Un article du quotidien britannique The Guardian paru le jeudi 28 janvier a attiré notre attention. Sorti en marge de la publication des résultats d’Apple pour la période d’octobre à décembre dernier, il démarre par un témoignage intéressant : un développeur talentueux nommé James Knight, démissionnaire de Google pour trouver un poste qui lui rapporterait plus d’argent, a décidé de ne pas postuler chez Apple, alors qu’il aurait très bien pu y trouver une place. La raison : il n’y fait pas bon travailler. Un témoignage qui corrobore ceux de recruteurs de la Silicon Valley : ces derniers estiment que l’attractivité de l’entreprise n’est plus ce qu’elle était et préfèrent aller chez Google, Facebook, Uber ou Airbnb...
Un catalogue qui tourne en rond
Au-delà de l’ensemble des témoignages qui dépeignent le campus d’Apple comme un environnement difficile pour y travailler (notamment parce qu’elle entretient le culte du secret autour de ses produits, ce qui est légitime d’une certaine manière), il semble que l'entreprise ne parvient pas à renouveler ses équipes d’ingénieurs avec du sang frais. Ce qui veut dire que les jeunes prodiges ne lui apportent pas des idées neuves pour créer les futurs produits qui font rêver.
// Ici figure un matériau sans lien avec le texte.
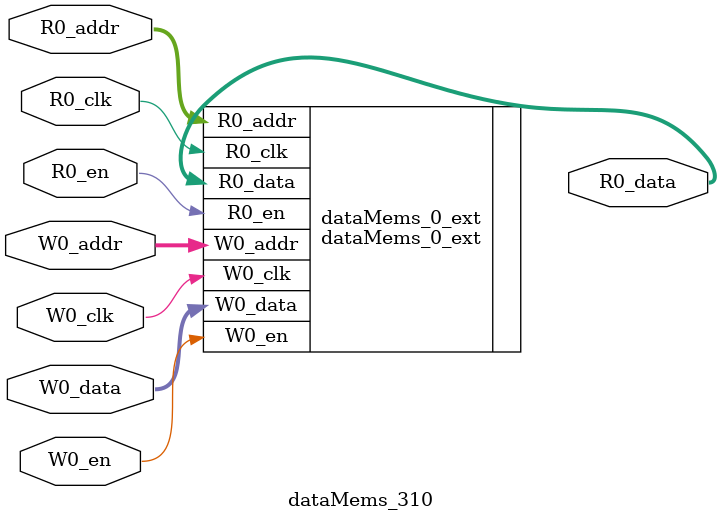
<source format=sv>
`ifndef RANDOMIZE
  `ifdef RANDOMIZE_REG_INIT
    `define RANDOMIZE
  `endif // RANDOMIZE_REG_INIT
`endif // not def RANDOMIZE
`ifndef RANDOMIZE
  `ifdef RANDOMIZE_MEM_INIT
    `define RANDOMIZE
  `endif // RANDOMIZE_MEM_INIT
`endif // not def RANDOMIZE

`ifndef RANDOM
  `define RANDOM $random
`endif // not def RANDOM

// Users can define 'PRINTF_COND' to add an extra gate to prints.
`ifndef PRINTF_COND_
  `ifdef PRINTF_COND
    `define PRINTF_COND_ (`PRINTF_COND)
  `else  // PRINTF_COND
    `define PRINTF_COND_ 1
  `endif // PRINTF_COND
`endif // not def PRINTF_COND_

// Users can define 'ASSERT_VERBOSE_COND' to add an extra gate to assert error printing.
`ifndef ASSERT_VERBOSE_COND_
  `ifdef ASSERT_VERBOSE_COND
    `define ASSERT_VERBOSE_COND_ (`ASSERT_VERBOSE_COND)
  `else  // ASSERT_VERBOSE_COND
    `define ASSERT_VERBOSE_COND_ 1
  `endif // ASSERT_VERBOSE_COND
`endif // not def ASSERT_VERBOSE_COND_

// Users can define 'STOP_COND' to add an extra gate to stop conditions.
`ifndef STOP_COND_
  `ifdef STOP_COND
    `define STOP_COND_ (`STOP_COND)
  `else  // STOP_COND
    `define STOP_COND_ 1
  `endif // STOP_COND
`endif // not def STOP_COND_

// Users can define INIT_RANDOM as general code that gets injected into the
// initializer block for modules with registers.
`ifndef INIT_RANDOM
  `define INIT_RANDOM
`endif // not def INIT_RANDOM

// If using random initialization, you can also define RANDOMIZE_DELAY to
// customize the delay used, otherwise 0.002 is used.
`ifndef RANDOMIZE_DELAY
  `define RANDOMIZE_DELAY 0.002
`endif // not def RANDOMIZE_DELAY

// Define INIT_RANDOM_PROLOG_ for use in our modules below.
`ifndef INIT_RANDOM_PROLOG_
  `ifdef RANDOMIZE
    `ifdef VERILATOR
      `define INIT_RANDOM_PROLOG_ `INIT_RANDOM
    `else  // VERILATOR
      `define INIT_RANDOM_PROLOG_ `INIT_RANDOM #`RANDOMIZE_DELAY begin end
    `endif // VERILATOR
  `else  // RANDOMIZE
    `define INIT_RANDOM_PROLOG_
  `endif // RANDOMIZE
`endif // not def INIT_RANDOM_PROLOG_

// Include register initializers in init blocks unless synthesis is set
`ifndef SYNTHESIS
  `ifndef ENABLE_INITIAL_REG_
    `define ENABLE_INITIAL_REG_
  `endif // not def ENABLE_INITIAL_REG_
`endif // not def SYNTHESIS

// Include rmemory initializers in init blocks unless synthesis is set
`ifndef SYNTHESIS
  `ifndef ENABLE_INITIAL_MEM_
    `define ENABLE_INITIAL_MEM_
  `endif // not def ENABLE_INITIAL_MEM_
`endif // not def SYNTHESIS

module dataMems_310(	// @[generators/ara/src/main/scala/UnsafeAXI4ToTL.scala:365:62]
  input  [4:0]  R0_addr,
  input         R0_en,
  input         R0_clk,
  output [66:0] R0_data,
  input  [4:0]  W0_addr,
  input         W0_en,
  input         W0_clk,
  input  [66:0] W0_data
);

  dataMems_0_ext dataMems_0_ext (	// @[generators/ara/src/main/scala/UnsafeAXI4ToTL.scala:365:62]
    .R0_addr (R0_addr),
    .R0_en   (R0_en),
    .R0_clk  (R0_clk),
    .R0_data (R0_data),
    .W0_addr (W0_addr),
    .W0_en   (W0_en),
    .W0_clk  (W0_clk),
    .W0_data (W0_data)
  );
endmodule


</source>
D’où une certaine tendance à tourner en rond : iPhone, iPad, MacBook et iMac, tout cela est vu et revu chaque année.
Le postulat de l'article va encore plus loin. Quand Apple se lance dans une nouvelle catégorie, les montres connectées, le succès escompté n'est pas au rendez-vous (même si la firme se satisfait du fait qu’il s’est vendu plus d’Apple Watch que d’iPhone de première génération lors de leur lancement commercial respectif). L'Apple Watch est belle, elle est bien finalisée, mais elle n'est pas dotée du petit truc en plus qui la rend incontournable. Un constat qui s'applique à toutes les sorties récentes : il n’y a pas eu de produits « waouh » chez Apple depuis le premier iPad (nous ne comptons pas Apple Pay et l’iPhone Upgrade Program qui ont fait fantasmer les financiers).
Apple n'est plus un hâvre pour les ingénieurs
Sur le marché du travail californien, Apple n’a pas la cote auprès des jeunes diplômés. Ils considèrent qu’Apple n’est plus une entreprise à la culture d’ingénieurs depuis le départ de Steve Jobs. C’est sûr : Tim Cook est d’abord un spécialiste du management et des chiffres qui a su s’entourer de personnes capables de comprendre les nouvelles technologies. Mais sans la jeunesse pour lui inspirer de nouveaux besoins à combler, comment Apple pourrait-il redevenir l’entreprise innovante et surprenante ?
Ces témoignages sont à rapprocher de deux informations. D’abord, l’action d’Apple a toujours été sous-évaluée, comme le constatent régulièrement les analystes financiers (de Morgan Stanley par exemple), malgré des résultats toujours plus impressionnants. La raison : les financiers sont prudents parce qu’ils ne voient pas comment Apple pourrait rebondir si l’iPhone perdait son attractivité. Ensuite, les derniers résultats d’Apple n’ont pas atteint les prévisions des mêmes analystes, malgré une hausse du chiffre d’affaires et des ventes de smartphones. Une hausse qui est cependant contenue et qui sera suivie d’une baisse historique des volumes entre janvier et mars 2016 (annoncée par Tim Cook en personne).
Comment se renouveler quand les équipes ne changent pas ?
Et c’est là où nous en revenons au manque d’inspiration : avec son line-up convenu, Apple n’est plus inspiré comme il l’était il y a 10 ans. Et la firme n’attire plus les consommateurs comme ce fut le cas précédemment. La disparition de Steve Jobs y est peut-être pour quelque chose. Mais pas uniquement, car le haut management d’Apple n’a pas beaucoup changé depuis : Jony Ive, Phil Schiller, Eddy Cue, Craig Federighi, etc. Reste à savoir si, avec cette même équipe, la firme de Cupertino retrouvera son « mojo ».